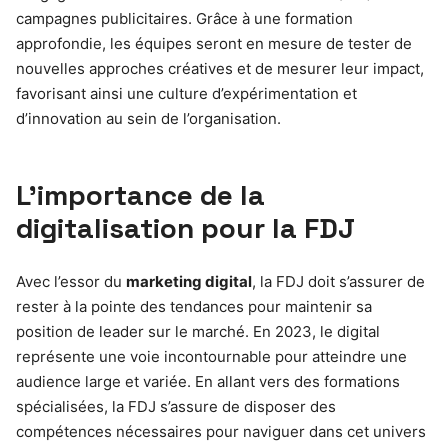
campagnes publicitaires. Grâce à une formation
approfondie, les équipes seront en mesure de tester de
nouvelles approches créatives et de mesurer leur impact,
favorisant ainsi une culture d’expérimentation et
d’innovation au sein de l’organisation.
L’importance de la
digitalisation pour la FDJ
Avec l’essor du
marketing digital
, la FDJ doit s’assurer de
rester à la pointe des tendances pour maintenir sa
position de leader sur le marché. En 2023, le digital
représente une voie incontournable pour atteindre une
audience large et variée. En allant vers des formations
spécialisées, la FDJ s’assure de disposer des
compétences nécessaires pour naviguer dans cet univers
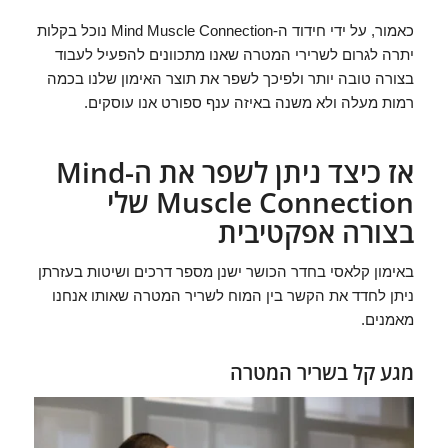
כאמור, על ידי חידוד ה-Mind Muscle Connection נוכל בקלות
יתרה לגרום לשרירי המטרה שאנו מתכוונים להפעיל לעבוד
בצורה טובה יותר ולפיכך לשפר את תוצר האימון שלנו בכמה
רמות מעלה ולא משנה באיזה ענף ספורט אנו עוסקים.
אז כיצד ניתן לשפר את ה-Mind
Muscle Connection שלי
בצורה אפקטיבית
באימון קלאסי בחדר הכושר ישנן מספר דרכים ושיטות בעזרתן
ניתן לחדד את הקשר בין המוח לשריר המטרה שאותו אנחנו
מאמנים.
מגע קל בשריר המטרה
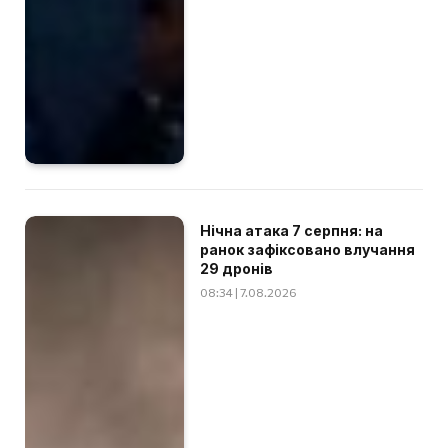
Нічна атака 7 серпня: на
ранок зафіксовано влучання
29 дронів
08:34 | 7.08.2026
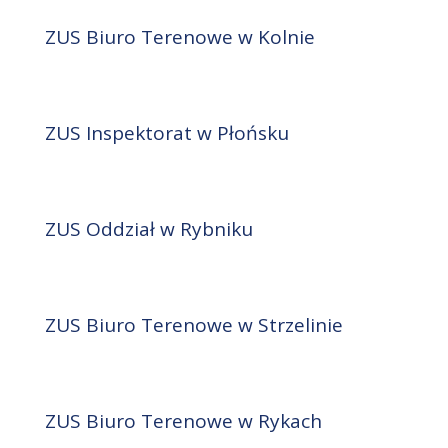
ZUS Biuro Terenowe w Kolnie
ZUS Inspektorat w Płońsku
ZUS Oddział w Rybniku
ZUS Biuro Terenowe w Strzelinie
ZUS Biuro Terenowe w Rykach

Task details:
Gather every row above that contains the word "Muscle", and copy each of those rows in full.

Task output:
כאמור, על ידי חידוד ה-Mind Muscle Connection נוכל בקלות
Muscle Connection שלי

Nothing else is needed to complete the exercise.